→ **TASK DETAILS**
Retrieve each line that contains the word "cluster" from the entries below.

→ **DATA FOR THIS TASK**
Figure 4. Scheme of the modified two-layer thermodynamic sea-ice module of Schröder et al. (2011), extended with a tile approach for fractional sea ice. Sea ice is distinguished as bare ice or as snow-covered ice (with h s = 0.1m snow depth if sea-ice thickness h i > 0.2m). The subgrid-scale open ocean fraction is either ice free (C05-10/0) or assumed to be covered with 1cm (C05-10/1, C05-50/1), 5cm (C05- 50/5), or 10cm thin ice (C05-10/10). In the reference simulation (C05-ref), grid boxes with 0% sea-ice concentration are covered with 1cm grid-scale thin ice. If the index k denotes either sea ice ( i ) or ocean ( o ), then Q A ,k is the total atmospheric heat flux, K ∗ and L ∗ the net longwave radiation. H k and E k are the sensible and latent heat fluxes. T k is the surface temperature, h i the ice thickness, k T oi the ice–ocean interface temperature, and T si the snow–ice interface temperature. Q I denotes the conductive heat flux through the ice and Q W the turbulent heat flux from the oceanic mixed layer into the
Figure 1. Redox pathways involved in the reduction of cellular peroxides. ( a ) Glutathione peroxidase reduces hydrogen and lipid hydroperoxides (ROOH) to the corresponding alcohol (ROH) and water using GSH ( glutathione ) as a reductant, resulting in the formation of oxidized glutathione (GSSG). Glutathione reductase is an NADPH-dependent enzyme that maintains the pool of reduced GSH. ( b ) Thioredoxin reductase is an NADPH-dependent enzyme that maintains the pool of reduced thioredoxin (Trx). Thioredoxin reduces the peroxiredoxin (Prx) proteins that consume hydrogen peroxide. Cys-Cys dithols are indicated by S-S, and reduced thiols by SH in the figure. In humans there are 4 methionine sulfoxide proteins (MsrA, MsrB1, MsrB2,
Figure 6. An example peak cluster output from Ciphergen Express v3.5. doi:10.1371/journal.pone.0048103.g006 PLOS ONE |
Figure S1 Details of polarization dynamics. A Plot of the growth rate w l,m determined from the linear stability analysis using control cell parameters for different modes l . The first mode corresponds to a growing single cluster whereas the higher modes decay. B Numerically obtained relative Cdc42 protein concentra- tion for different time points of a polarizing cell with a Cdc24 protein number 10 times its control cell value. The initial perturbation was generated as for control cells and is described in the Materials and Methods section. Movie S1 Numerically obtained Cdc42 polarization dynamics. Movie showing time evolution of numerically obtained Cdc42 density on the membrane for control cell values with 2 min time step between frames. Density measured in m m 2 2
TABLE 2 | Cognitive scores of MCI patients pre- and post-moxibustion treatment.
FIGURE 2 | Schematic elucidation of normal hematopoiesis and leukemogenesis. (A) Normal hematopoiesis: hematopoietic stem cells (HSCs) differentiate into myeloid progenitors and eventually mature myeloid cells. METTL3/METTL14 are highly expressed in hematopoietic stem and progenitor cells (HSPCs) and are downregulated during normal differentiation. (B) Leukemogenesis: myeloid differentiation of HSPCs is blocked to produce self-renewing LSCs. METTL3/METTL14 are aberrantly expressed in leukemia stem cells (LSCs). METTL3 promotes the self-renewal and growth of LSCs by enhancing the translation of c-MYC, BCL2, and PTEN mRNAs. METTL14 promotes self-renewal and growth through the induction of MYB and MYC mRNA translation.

→ **ANSWER BOX**
Figure 6. An example peak cluster output from Ciphergen Express v3.5. doi:10.1371/journal.pone.0048103.g006 PLOS ONE |
Figure S1 Details of polarization dynamics. A Plot of the growth rate w l,m determined from the linear stability analysis using control cell parameters for different modes l . The first mode corresponds to a growing single cluster whereas the higher modes decay. B Numerically obtained relative Cdc42 protein concentra- tion for different time points of a polarizing cell with a Cdc24 protein number 10 times its control cell value. The initial perturbation was generated as for control cells and is described in the Materials and Methods section. Movie S1 Numerically obtained Cdc42 polarization dynamics. Movie showing time evolution of numerically obtained Cdc42 density on the membrane for control cell values with 2 min time step between frames. Density measured in m m 2 2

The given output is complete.